Pendant 1h10, Franck Desmedt nous fait parcourir les grandes étapes de la vie de celui qui se fit appeler Jef, ayant horreur du prénom de Joseph. Né en Argentine, aîné d’une fratrie de trois garçons, il reçoit une éducation juive orthodoxe. La famille retourne peu de temps après dans l’Oural, leur pays d’origine : la Russie. Mais déjà une atmosphère de pogrom envahit la Russie. Les parents de Jef décident de partir s’installer en France, l’un des rares pays où tous les citoyens juifs et non juifs sont égaux. Nice, puis Paris, lycée Louis Legrand, licence de lettres. Kessel rêve de rentrer au conservatoire et de devenir comédien comme son frère, Lazard. Son cadet sera un comédien reconnu mais mettra fin à ses jours. Il n’a que 22 ans et vient d’être père d’un petit garçon qu’il ne connaîtra malheureusement pas : cet enfant illégitime deviendra un auteur célèbre, puisqu’il s’agit de Maurice Druon.

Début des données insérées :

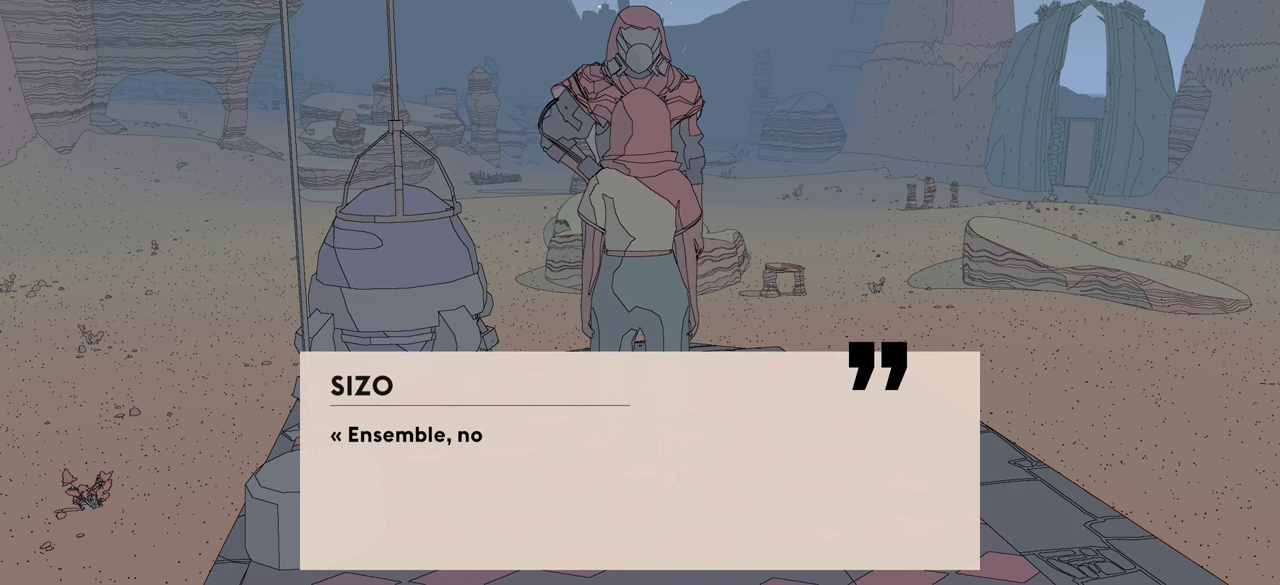
{"buttons": [], "left_stick": "center", "right_stick": "center", "events": []}
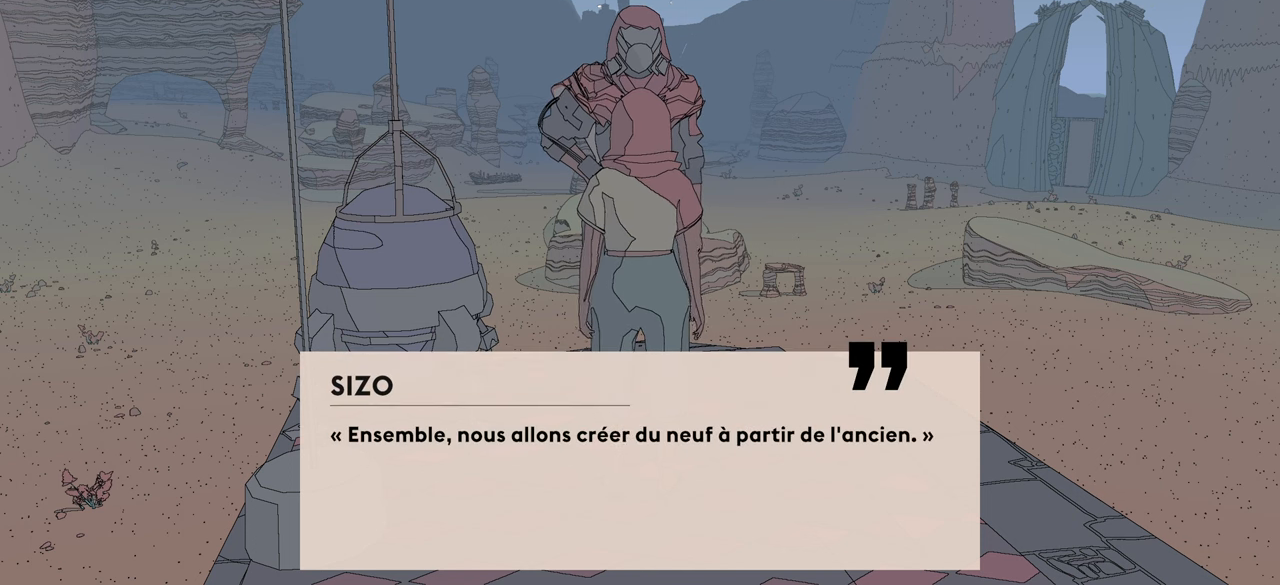
{"buttons": [], "left_stick": "center", "right_stick": "center", "events": []}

Les décès successifs de son frère Lazard en 1922 puis de sa femme Sandi en 1928 ont toujours laissé chez Kessel une plaie ouverte. Jef apparaît aux yeux du monde comme un homme à l’allure robuste, avenant, bourlingueur, aventurier, fêtard, grand amateur de femmes et d’alcool, une sorte de mythe vivant ! Une vie de héros d’aventures !
Dans ce seul en scène, Franck Desmedt nous entraîne dans la folle existence de Kessel, une sorte de grand tourbillon, donnant le vertige ! Son engagement dans l’aviation durant la Première Guerre mondiale montre son patriotisme et son amour pour la République française. Il le démontrera d’ailleurs durant les deux guerres mondiales. Grand résistant, il rejoint le Général de Gaulle à Londres. Kessel écrit à quatre mains avec Maurice Druon les paroles du « Chant des Partisans ». Mathieu Rannou, auteur de ce spectacle et également metteur en scène, a choisi ce chant patriotique bien connu pour certains passages clés de la pièce.

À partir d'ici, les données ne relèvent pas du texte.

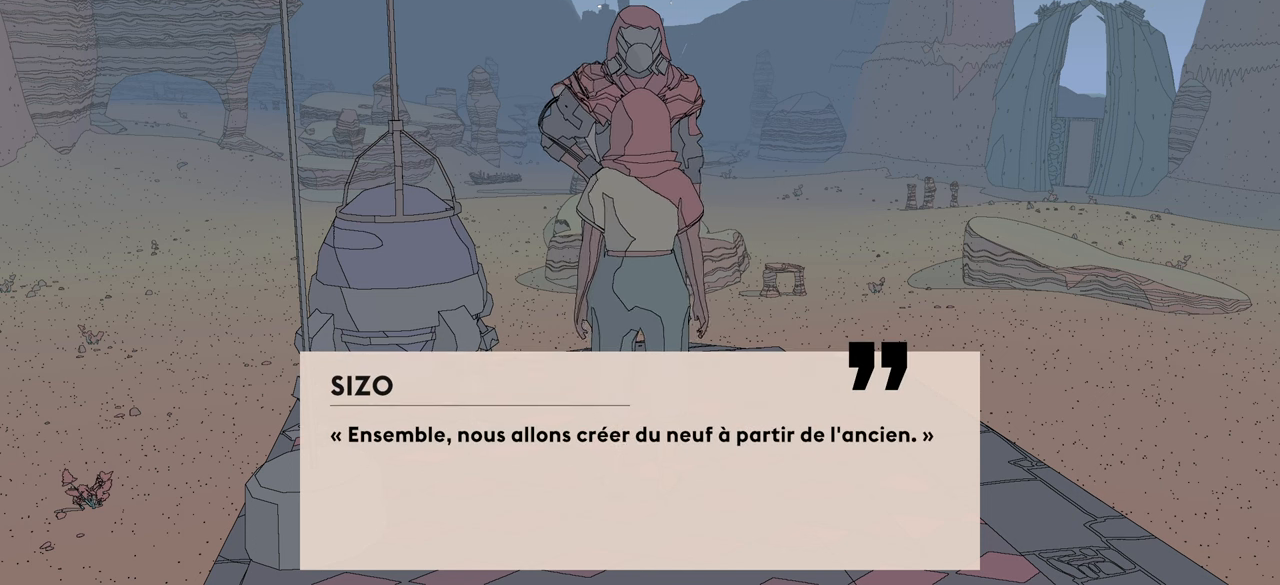
{"buttons": [], "left_stick": "center", "right_stick": "center", "events": []}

Mathieu Rannou a le talent de nous présenter en 80 minutes l’existence d’un homme qui a eu un parcours d’une richesse incroyable, fait d’expéditions à travers le monde entier, mais aussi en poussant les portes de lieux plus sombres : lupanars, drogues… Avant toute chose, Kessel est un journaliste-reporter et déclare : « Tant pis pour la prose, mais à coup sûr tant mieux pour la vie. » Un homme sans concession ! Avec cette appétence de l’aventure, il publie à peine à 20 ans son premier roman « L’Équipage », qui sera suivi de dizaines d’autres dont certains seront portés à l’écran, tels que « Belle de Jour » ou « La Passante du Sans Souci » pour ne citer que ces deux titres.

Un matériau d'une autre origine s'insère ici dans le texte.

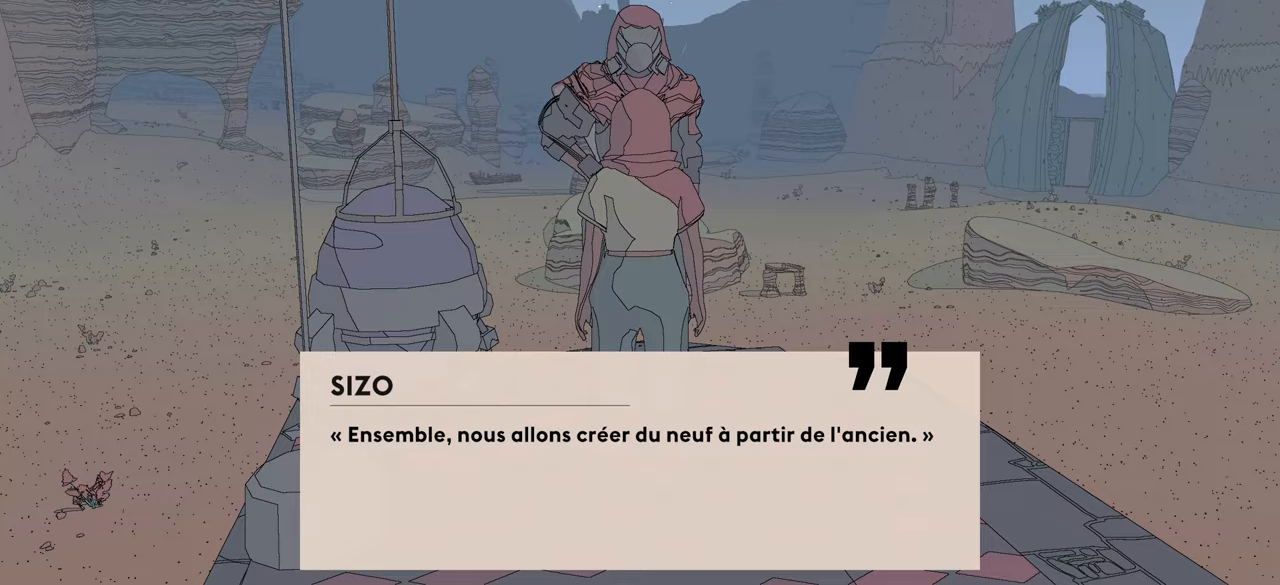
{"buttons": ["A"], "left_stick": "center", "right_stick": "center", "events": [[467, "A", "down"]]}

Ce goût immodéré du risque le conduit en Irlande, découvrant le Sinn Féin et le nationalisme irlandais face à la couronne britannique. Personnage charismatique, bourlingueur toujours assoiffé, il se rend en Abyssinie, en Afghanistan, fréquente Henri de Monfreid, écrivain aventurier lui aussi, dit « l’écrivain corsaire », trafiquant d’armes, contrebandier pour découvrir, selon ses dires, des civilisations alors inconnues. Avec ce dernier, il approche de très près l’esclavage toujours d’actualité au 20ème siècle ! Mais étant en reportage, il ne prend pas vraiment parti. L’important pour Kessel était de rapporter des faits et non de juger.
Jef a mené une vie trépidante, où l’alcool tient une place aussi importante que les femmes ; aux États-Unis, Humphrey Bogart le met au défi : concours de verres de cognac, il remporte haut la main, mais toujours avec excès. Kessel casse beaucoup lorsqu’il est ivre ! Ses amours tumultueuses avec Germaine Sablon, chanteuse très connue à l’époque, qu’il finit par abandonner alors que cette dernière est une femme magnifique qui a été ambulancière tout au long de la Seconde Guerre mondiale et qui ne se remettra pas de cette rupture. Kessel entretient plusieurs relations amoureuses sans le moindre scrupule ! Kessel, un homme ivre de liberté qui a mené sa vie comme il l’entendait, sans contrainte, sans appartenance à un parti politique. Libre. Précurseur du grand reportage, médiatique, charismatique, très attachant mais trimballant cependant une certaine mélancolie, ce qui rajoute encore à son charme.
Bravo à Mathieu Rannou de nous faire revivre sous nos yeux ce merveilleux auteur-reporter qui nous transporte, nous fait rêver aussi et qui nous donne envie de relire les grands romans de cet auteur. Bravo à son interprète, toujours aussi brillant, convaincant, dans ce rôle qui lui va comme un gant. La fougue, l’enthousiasme de ce comédien et sa passion nous ensorcellent littéralement. De plus, il fait partie de ces comédiens à voix : puissante, changeante, car Franck Desmedt possède aussi des dons d’imitation. Que dire de plus : allez voir ou revoir ce spectacle, la fougue du personnage et son interprétation vous donnent du peps !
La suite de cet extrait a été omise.